Family is not always defined by blood or romance — sometimes it is chosen, built around shared values and companionship. Ultimately, it’s about friendship. That’s the message in Eleanor the Great, Scarlett Johansson’s tender directorial debut in Un Certain Regard. June Squibb shines as 94-year-old Eleanor Morgenstein, who, after the death of her longtime companion, begins to adopt her friend’s life story as her own. It’s a poignant tale of love and survival, rooted in deep friendship — one of the few stories at Cannes this year to feature a Holocaust survivor.
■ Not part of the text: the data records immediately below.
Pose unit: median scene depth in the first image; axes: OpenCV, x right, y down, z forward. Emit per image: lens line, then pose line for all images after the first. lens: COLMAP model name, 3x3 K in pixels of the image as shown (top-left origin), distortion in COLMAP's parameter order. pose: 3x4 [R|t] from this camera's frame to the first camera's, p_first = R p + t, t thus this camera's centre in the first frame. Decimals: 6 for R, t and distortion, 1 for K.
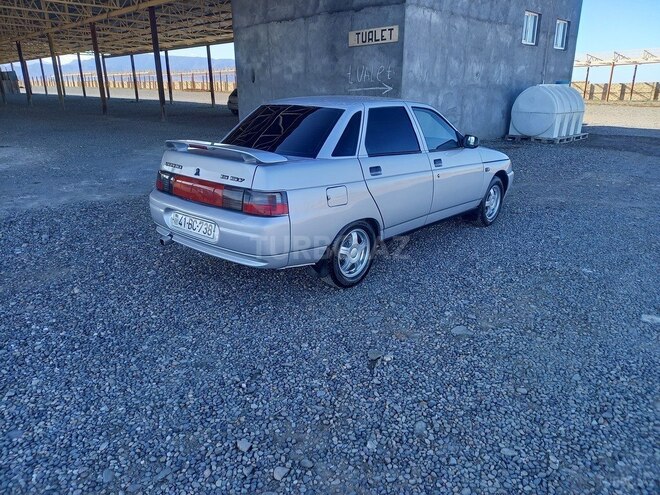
lens RADIAL K [[469.7, 0, 330.0], [0, 469.7, 247.5], [0, 0, 1]] dist [0.033476, -0.018958]
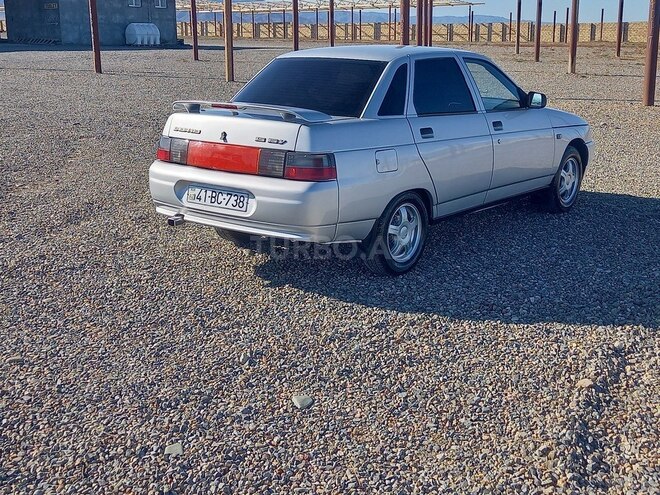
lens RADIAL K [[848.1, 0, 330.0], [0, 848.1, 247.5], [0, 0, 1]] dist [0.083843, -0.191546]
pose [[0.998178, -0.024435, 0.055160, -0.160419], [0.028685, 0.996570, -0.077629, 0.149113], [-0.053074, 0.079070, 0.995455, -0.468537]]
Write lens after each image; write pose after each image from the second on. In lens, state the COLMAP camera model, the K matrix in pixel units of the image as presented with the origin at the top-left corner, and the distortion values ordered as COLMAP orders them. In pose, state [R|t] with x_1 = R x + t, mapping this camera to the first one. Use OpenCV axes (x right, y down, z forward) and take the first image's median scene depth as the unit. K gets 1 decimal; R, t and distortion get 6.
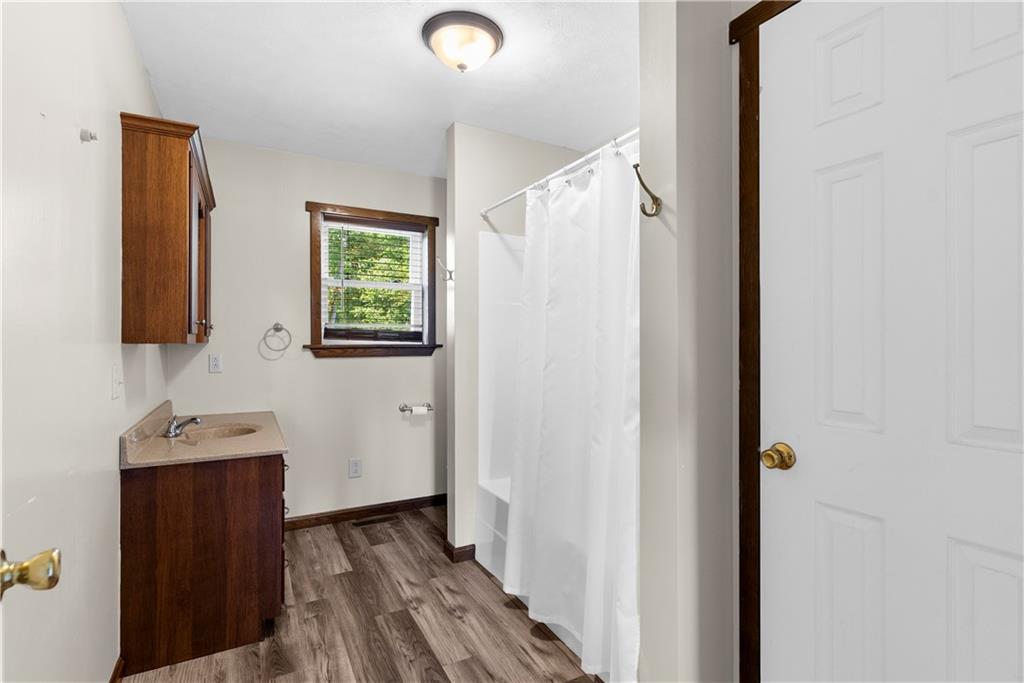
lens RADIAL K [[486.6, 0, 511.3], [0, 486.6, 340.6], [0, 0, 1]] dist [0.000603, 0.000314]
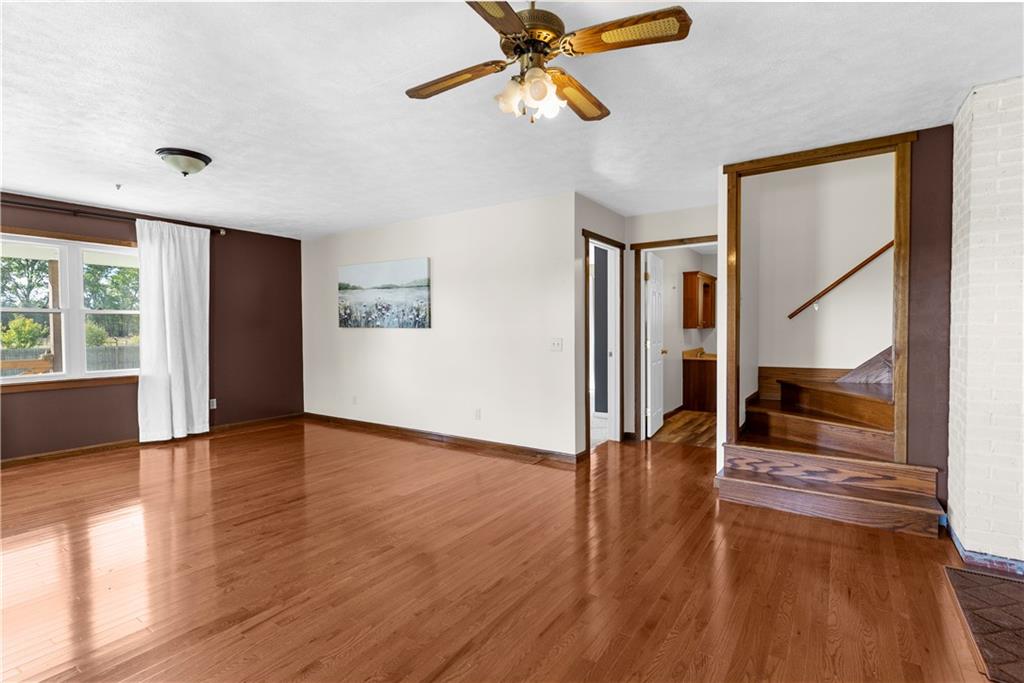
lens RADIAL K [[486.6, 0, 511.2], [0, 486.6, 339.7], [0, 0, 1]] dist [0.000603, 0.000314]
pose [[0.462410, 0.021275, -0.886411, 2.019087], [-0.001697, 0.999731, 0.023110, 0.008216], [0.886665, -0.009182, 0.462322, -2.033461]]
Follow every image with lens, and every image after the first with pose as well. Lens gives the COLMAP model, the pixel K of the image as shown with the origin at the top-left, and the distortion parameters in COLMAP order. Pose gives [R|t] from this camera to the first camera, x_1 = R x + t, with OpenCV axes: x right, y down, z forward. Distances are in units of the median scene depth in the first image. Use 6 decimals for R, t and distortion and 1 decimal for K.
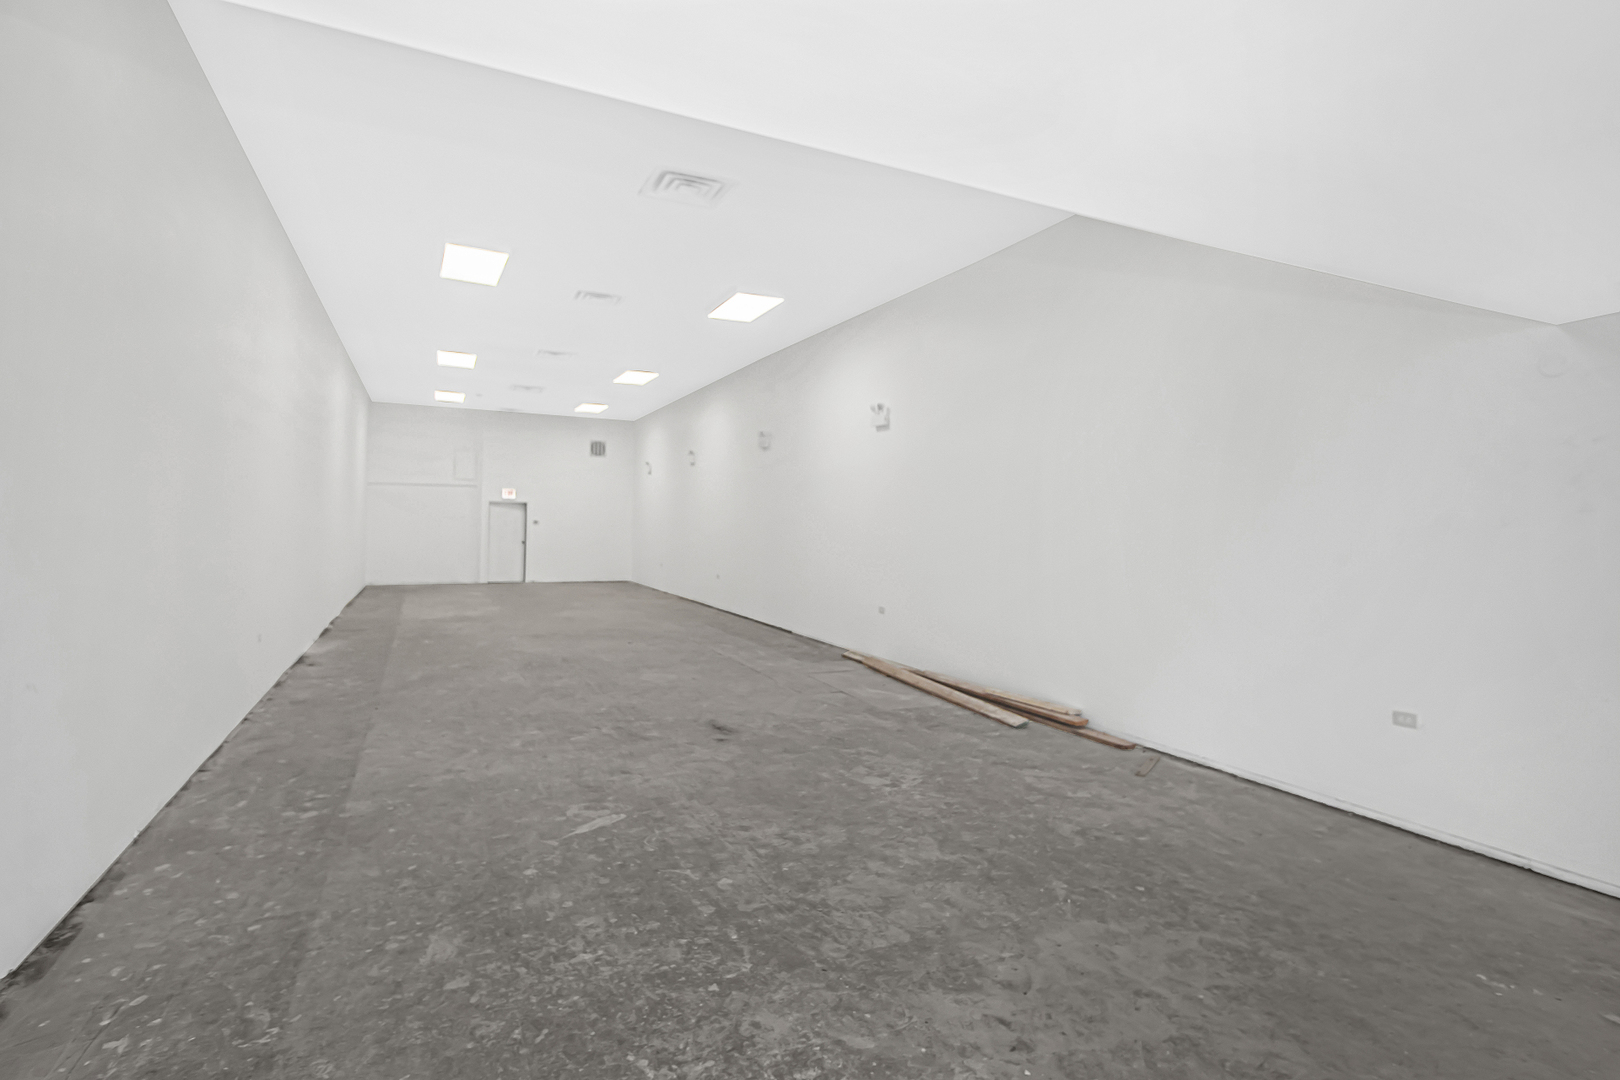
lens RADIAL K [[816.1, 0, 802.2], [0, 816.1, 533.2], [0, 0, 1]] dist [-0.001476, -0.000107]
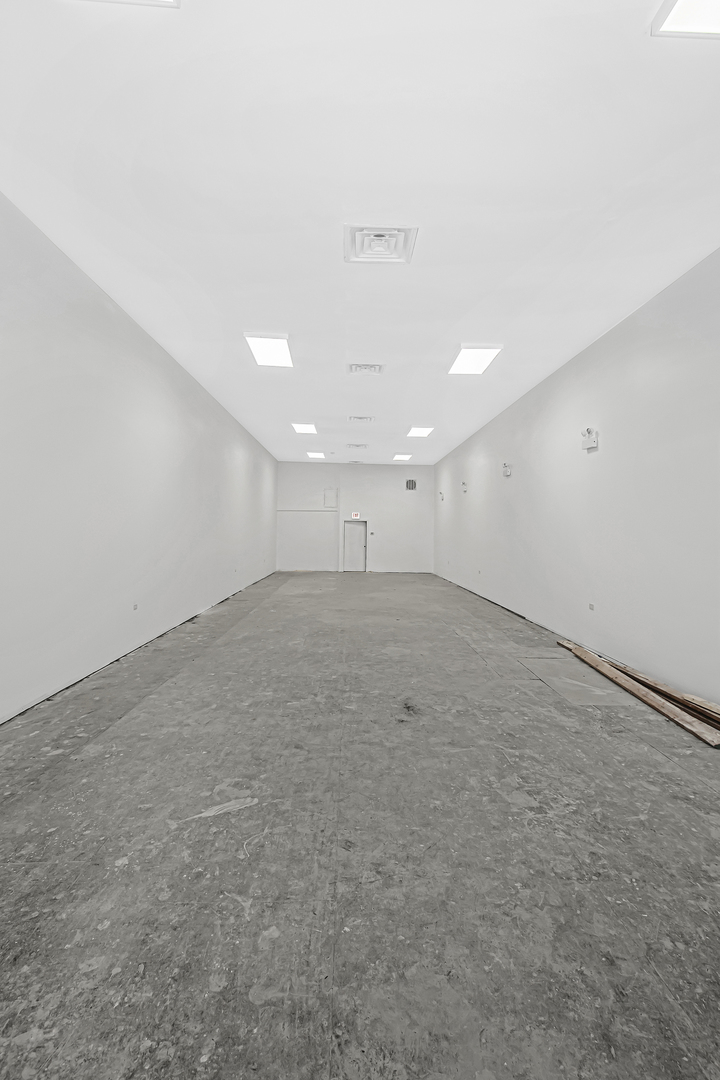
lens RADIAL K [[515.0, 0, 360.0], [0, 515.0, 540.0], [0, 0, 1]] dist [0.003025, 0.001164]
pose [[0.921318, 0.002060, -0.388805, 0.080553], [-0.002916, 0.999994, -0.001611, 0.001354], [0.388799, 0.002618, 0.921319, 0.201099]]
And finally, Richard Linklater brought to Cannes one of the most stylish and affectionate tributes to cinema itself: Nouvelle Vague, a film about the making of À bout de souffle, Godard’s legendary masterpiece starring Belmondo and Seberg. Fittingly titled, the film is dedicated to the iconic figures of the French New Wave — Truffaut, Chabrol, Rohmer, Rivette, and above all, Godard and his cinematographer Raoul Coutard. At the heart of this light and playful film is the camaraderie of these young artists. The film eagerly absorbs every phrase uttered by Godard on set, every joke by Belmondo or ironic remark by Seberg, every bit of advice from Roberto Rossellini, Robert Bresson, or Jean-Pierre Melville, every creative decision discovered by the crew. Such deep mutual understanding is only possible in a happy family. On that legendary shoot, they forged not just a new cinematic language, but a family bound by passion, purpose, and a vision of the future.